Orginal Singer DAVE EVANS Campaigning To Have Sydney Recognized As Birthplace Of AC/DC
PERTH has the Bon Scott statue and Melbourne has AC/DC Lane.
Dave Evans, the original lead singer of AC/DC, who was dumped before the band hit the big time, is spearheading a campaign to have Sydney recognised as the birthplace of the rock'n'roll group.
As with Pete Best, the drummer booted from the Beatles weeks before their first single hit the charts, Evans was sacked by brothers Malcolm and Angus Young after a year and replaced by Bon Scott, who took AC/DC to fame and fortune.
Evans joined the Newcastle glam-rock band Rabbit and now lives in Texas, where he performs under the moniker The King of All Badasses.
This week Evans was in Sydney, petitioning City of Sydney Council to place plaques at four AC/DC landmarks, including a rehearsal space on the corner of Erskineville Road and Wilson Street in Newtown, where the original line-up of band first met - after Evans answered an ad placed by Malcolm Young in the Herald, calling for a lead singer.

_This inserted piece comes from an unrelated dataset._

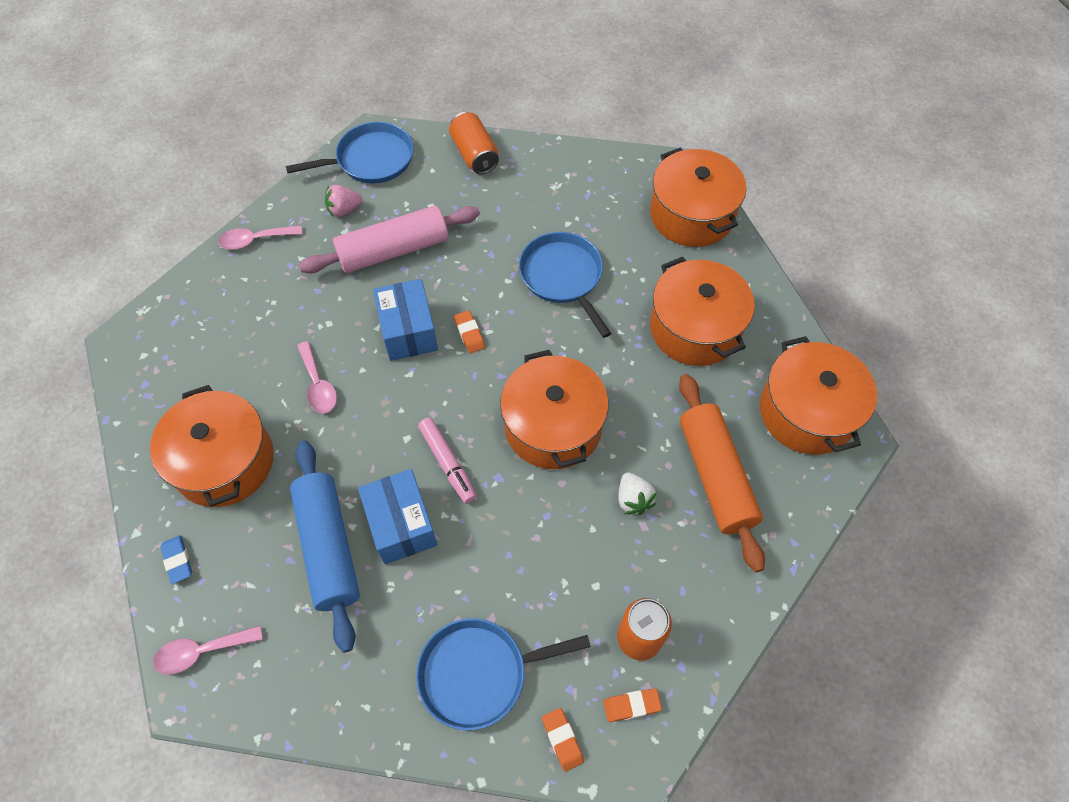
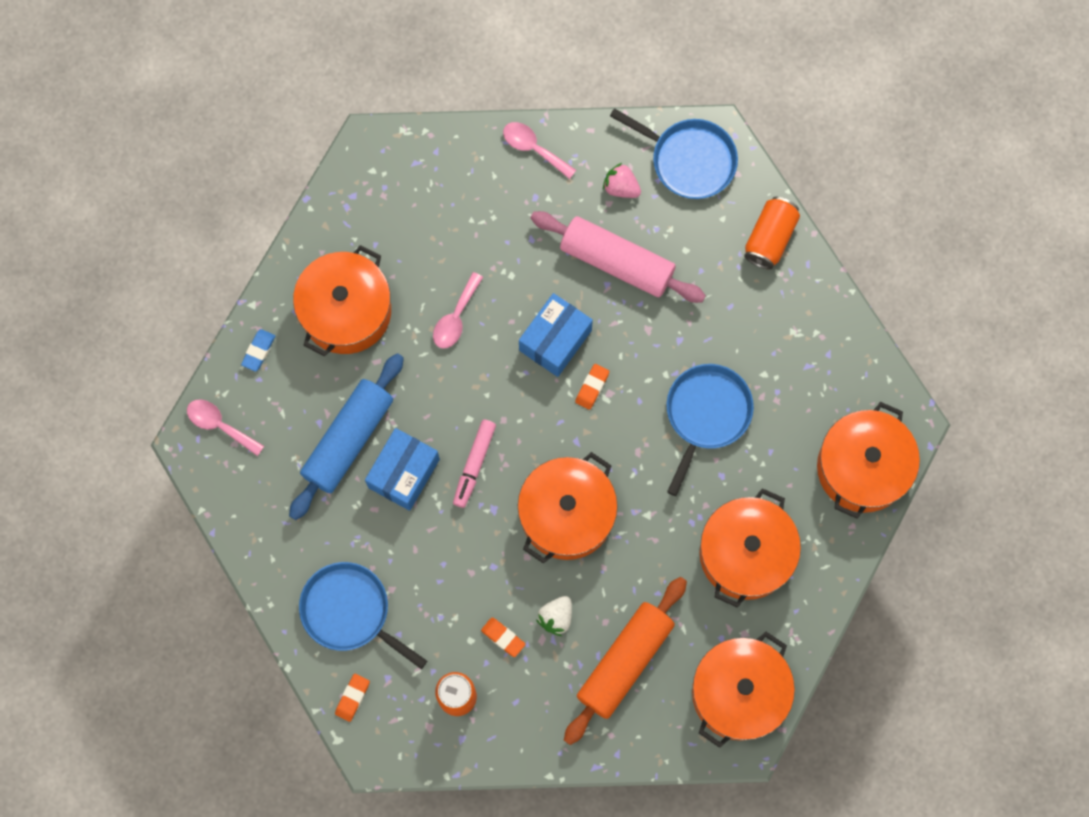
camera: 50 degrees right, 15 degrees up
orange eraser [603,688,662,722] -> orange eraser moved to [481,617,525,657]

Other sites include the now-defunct Chequers Nightclub on Goulburn Street, where they performed their first gig on New Year's Eve, 1973; Victoria Park pool, where the group first performed in costume, including Angus's first turn in his now-famous school uniform; and the old EMI 301 studios, where they recorded their first and only single with Evans, Can I Sit Next To You Girl.
"I have nothing against Melbourne but when I heard about AC/DC Lane, I thought, 'Why?"' Evans said. "There is this huge misconception that the band got together in Melbourne."
At the first concert at Chequers, the band played half a set of Chuck Berry and Rolling Stones covers, and half a set of "songs we made up on the spot".
By October Evans had left, and the group was reinvented with Scott as their frontman.
Evans hasn't spoken to "the Young boys" since the mid-70s and is hopeful they will support his bid for the plaques.
He rejects claims made by the author Clinton Walker in the AC/DC "bible" Highway To Hell: The Life And Times Of AC/DC Legend Bon Scott, which described Angus Young throwing Evans off stage for embarrassing drunken antics - "no one throws me off a stage" - and says he holds no grudges against his former bandmates.
"I am lucky to be part of such a wonderful history … I have had a wonderful career of 30 years and I am still rocking hard."
Evans performs tonight at the Gaelic Club with his band, the Apprentices.